When we meet up before New York Fashion Week, I ask Emanuel why he keeps up the fight when WME would have been just fine operating as a traditional talent agency, or at least as a slightly—as opposed to hyper—diversified agency, and he stops. He drums his fingers heavily on the table, as he does when he thinks. Emanuel now swears by the meditation practice One World, and for a moment, he reveals his newfound pensive side. “My brother turned 59 today. Zeke,” he says.

Zeke is Ezekiel Emanuel, an oncologist and the chair of the Department of Medical Ethics and Health Policy at the University of Pennsylvania and the founding chair of the Department of Bioethics at the National Institutes of Health. Emanuel’s other brother, Rahm, is the mayor of Chicago and Obama’s former White House chief of staff. Ari, the baby brother, has been trying to keep up with those two his whole life.

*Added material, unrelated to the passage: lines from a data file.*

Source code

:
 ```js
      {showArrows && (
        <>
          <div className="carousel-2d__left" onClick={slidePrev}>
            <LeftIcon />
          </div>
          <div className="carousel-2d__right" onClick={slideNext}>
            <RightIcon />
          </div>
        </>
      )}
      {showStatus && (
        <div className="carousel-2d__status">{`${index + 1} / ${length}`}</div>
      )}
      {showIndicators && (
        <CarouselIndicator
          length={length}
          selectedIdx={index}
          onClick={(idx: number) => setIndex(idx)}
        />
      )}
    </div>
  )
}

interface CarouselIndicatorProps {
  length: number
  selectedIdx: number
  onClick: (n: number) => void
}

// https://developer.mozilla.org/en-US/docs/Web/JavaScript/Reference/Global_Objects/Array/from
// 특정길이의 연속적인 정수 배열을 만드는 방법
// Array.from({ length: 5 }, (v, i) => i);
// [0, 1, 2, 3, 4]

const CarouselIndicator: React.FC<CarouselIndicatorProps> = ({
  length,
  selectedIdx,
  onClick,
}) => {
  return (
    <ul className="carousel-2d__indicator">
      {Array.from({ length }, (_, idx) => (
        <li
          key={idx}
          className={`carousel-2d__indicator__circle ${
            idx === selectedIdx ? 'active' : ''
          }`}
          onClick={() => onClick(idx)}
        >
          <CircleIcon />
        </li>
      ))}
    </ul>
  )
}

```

“And I called him up (November 28, 2016), said, ‘How ya doin’?’ He’s a guy that, he’s so unemotional. And he kind of got a little emotional on me,” Ari says. “I go, ‘You’ve done unbelievable work. You’ve helped the world.’ He goes, ‘We’re on this fucking planet for two seconds. Two seconds! And snap, it’s over.’ He goes, ‘I cannot believe I’m 59.’

“So I would say to you, why not? You know what failing is? Not doing it. Not that I did it and failed. Failing for me is not doing it. For me, I have these ideas, I want to do it. Let’s do it. And guess what? What happens if it doesn’t work? You just have to keep on working until it works. Okay, let’s work! Who cares? We’re here for a pimple.”

A version of this article appeared in the December 2016/January 2017 issue of Fast Company magazine.